Bryan Ferry: Olympia (Astralwerks)

From its first track, it's clear that with his latest disc, Bryan Ferry is intent on re-creating the intoxicating sound and love-hangover mood of Avalon, the last studio album by Roxy Music. The percolating synthesizer groove that courses through "You Can Dance" is a pumped-up version of the motif that kicks off "True to Life" from that 28-year-old recording. Play the cuts back to back, and the resemblance is uncanny.

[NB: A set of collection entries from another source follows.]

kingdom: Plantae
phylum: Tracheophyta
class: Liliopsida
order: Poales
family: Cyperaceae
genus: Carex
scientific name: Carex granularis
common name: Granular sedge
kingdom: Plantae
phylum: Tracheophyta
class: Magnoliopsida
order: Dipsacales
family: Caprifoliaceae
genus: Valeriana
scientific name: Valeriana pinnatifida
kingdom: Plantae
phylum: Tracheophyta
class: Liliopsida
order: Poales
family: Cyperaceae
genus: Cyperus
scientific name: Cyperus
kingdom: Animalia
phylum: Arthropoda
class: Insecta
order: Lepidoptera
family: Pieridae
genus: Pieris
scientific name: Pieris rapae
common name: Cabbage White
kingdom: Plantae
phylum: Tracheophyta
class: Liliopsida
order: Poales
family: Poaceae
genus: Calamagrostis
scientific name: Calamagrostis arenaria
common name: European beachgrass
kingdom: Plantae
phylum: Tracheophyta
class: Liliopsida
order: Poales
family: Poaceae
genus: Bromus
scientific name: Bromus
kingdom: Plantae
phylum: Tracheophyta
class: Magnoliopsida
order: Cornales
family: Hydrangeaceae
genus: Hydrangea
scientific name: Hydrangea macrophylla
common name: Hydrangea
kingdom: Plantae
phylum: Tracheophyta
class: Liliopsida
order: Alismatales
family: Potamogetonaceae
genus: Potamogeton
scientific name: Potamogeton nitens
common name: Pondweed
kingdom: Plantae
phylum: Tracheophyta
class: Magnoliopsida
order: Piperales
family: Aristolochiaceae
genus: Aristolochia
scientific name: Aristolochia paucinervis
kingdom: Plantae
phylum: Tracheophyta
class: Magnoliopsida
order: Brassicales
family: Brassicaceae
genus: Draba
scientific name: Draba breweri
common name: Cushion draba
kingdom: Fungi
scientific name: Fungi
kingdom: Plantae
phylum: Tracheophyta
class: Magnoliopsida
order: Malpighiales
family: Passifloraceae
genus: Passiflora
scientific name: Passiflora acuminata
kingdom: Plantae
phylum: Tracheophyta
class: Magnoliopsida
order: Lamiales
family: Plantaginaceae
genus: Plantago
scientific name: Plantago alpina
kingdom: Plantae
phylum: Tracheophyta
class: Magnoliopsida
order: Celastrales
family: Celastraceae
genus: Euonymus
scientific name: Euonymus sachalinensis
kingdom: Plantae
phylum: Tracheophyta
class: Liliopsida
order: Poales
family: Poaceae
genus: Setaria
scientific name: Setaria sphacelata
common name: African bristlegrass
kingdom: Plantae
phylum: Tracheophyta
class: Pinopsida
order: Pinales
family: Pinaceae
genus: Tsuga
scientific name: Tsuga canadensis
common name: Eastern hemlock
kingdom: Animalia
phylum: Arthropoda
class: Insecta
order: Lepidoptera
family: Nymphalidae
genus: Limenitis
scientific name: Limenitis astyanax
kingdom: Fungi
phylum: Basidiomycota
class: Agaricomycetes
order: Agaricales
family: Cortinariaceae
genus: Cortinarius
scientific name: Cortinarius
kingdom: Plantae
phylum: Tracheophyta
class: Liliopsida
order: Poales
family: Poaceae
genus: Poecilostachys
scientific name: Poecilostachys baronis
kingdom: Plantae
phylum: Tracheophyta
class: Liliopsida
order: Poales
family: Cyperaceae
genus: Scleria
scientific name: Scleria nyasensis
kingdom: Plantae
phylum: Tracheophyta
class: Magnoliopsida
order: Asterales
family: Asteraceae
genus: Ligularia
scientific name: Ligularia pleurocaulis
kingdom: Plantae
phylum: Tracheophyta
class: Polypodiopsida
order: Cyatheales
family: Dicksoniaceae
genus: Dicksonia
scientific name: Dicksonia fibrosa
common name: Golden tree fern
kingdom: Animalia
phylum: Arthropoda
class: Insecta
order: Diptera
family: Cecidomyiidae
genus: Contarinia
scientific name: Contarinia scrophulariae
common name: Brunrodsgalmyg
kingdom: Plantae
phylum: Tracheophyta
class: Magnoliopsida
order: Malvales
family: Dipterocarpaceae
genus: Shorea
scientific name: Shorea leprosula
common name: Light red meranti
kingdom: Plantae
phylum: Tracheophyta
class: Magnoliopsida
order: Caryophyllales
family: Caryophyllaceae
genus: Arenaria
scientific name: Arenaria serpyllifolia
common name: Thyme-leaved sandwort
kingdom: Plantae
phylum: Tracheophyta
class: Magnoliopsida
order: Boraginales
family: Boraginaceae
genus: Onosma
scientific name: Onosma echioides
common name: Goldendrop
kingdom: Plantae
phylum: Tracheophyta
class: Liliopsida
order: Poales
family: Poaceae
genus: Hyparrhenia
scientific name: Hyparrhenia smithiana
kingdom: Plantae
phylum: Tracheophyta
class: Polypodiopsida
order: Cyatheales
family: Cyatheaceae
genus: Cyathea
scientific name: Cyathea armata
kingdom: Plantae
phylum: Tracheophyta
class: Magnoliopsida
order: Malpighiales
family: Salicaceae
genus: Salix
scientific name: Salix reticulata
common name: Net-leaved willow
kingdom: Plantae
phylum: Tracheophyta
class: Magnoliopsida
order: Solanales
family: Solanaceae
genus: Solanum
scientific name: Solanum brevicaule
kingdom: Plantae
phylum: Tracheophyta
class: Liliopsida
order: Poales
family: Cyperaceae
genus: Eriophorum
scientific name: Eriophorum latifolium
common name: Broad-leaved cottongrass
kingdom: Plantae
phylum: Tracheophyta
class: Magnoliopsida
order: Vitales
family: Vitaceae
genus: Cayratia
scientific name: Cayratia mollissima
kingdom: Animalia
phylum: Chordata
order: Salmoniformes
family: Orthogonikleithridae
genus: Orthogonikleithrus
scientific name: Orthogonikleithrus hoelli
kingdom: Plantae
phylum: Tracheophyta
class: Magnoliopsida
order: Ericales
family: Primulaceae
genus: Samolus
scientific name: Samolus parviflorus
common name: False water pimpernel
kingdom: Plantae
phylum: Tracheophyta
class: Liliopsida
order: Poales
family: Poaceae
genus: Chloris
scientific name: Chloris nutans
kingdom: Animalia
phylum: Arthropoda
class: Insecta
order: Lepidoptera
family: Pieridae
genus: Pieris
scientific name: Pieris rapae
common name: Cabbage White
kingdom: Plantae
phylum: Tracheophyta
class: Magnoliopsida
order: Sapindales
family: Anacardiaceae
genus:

When you hear Ferry swooning in his bedroom whisper about seeking company in a discotheque at dawn, you know he hasn't given up his fascination with the eternal dance that is a metaphor for the hunt for companionship. Rippling guitars and a midtempo dance beat raise the hypnotic sway of "You Can Dance" to a level that matches the best Roxy Music material. And Ferry's lyrics—touching on references to the mambo, the river Seine, Campari and soda, "jungle fever" and "singing in the rain"—might seem like cliché overload if they weren't concocted for optimal postmodern impact.

"You Can Dance" feels like Ferry's latest masterpiece. That can't be said of the underwhelming and overproduced cover of Tim Buckley's "Song to the Siren," even though it boasts a virtual Roxy Music, with Phil Manzanera, Andy Mackay and Brian Eno.

Other standout tracks find Ferry continuing his pursuit of the parallel prizes of sex and romance. "Heartache by Numbers," "No Face, No Name, No Number" and a bonus-track version of John Lennon's "Whatever Gets You Through the Night" prove Ferry's quest for love to be more existential than physical.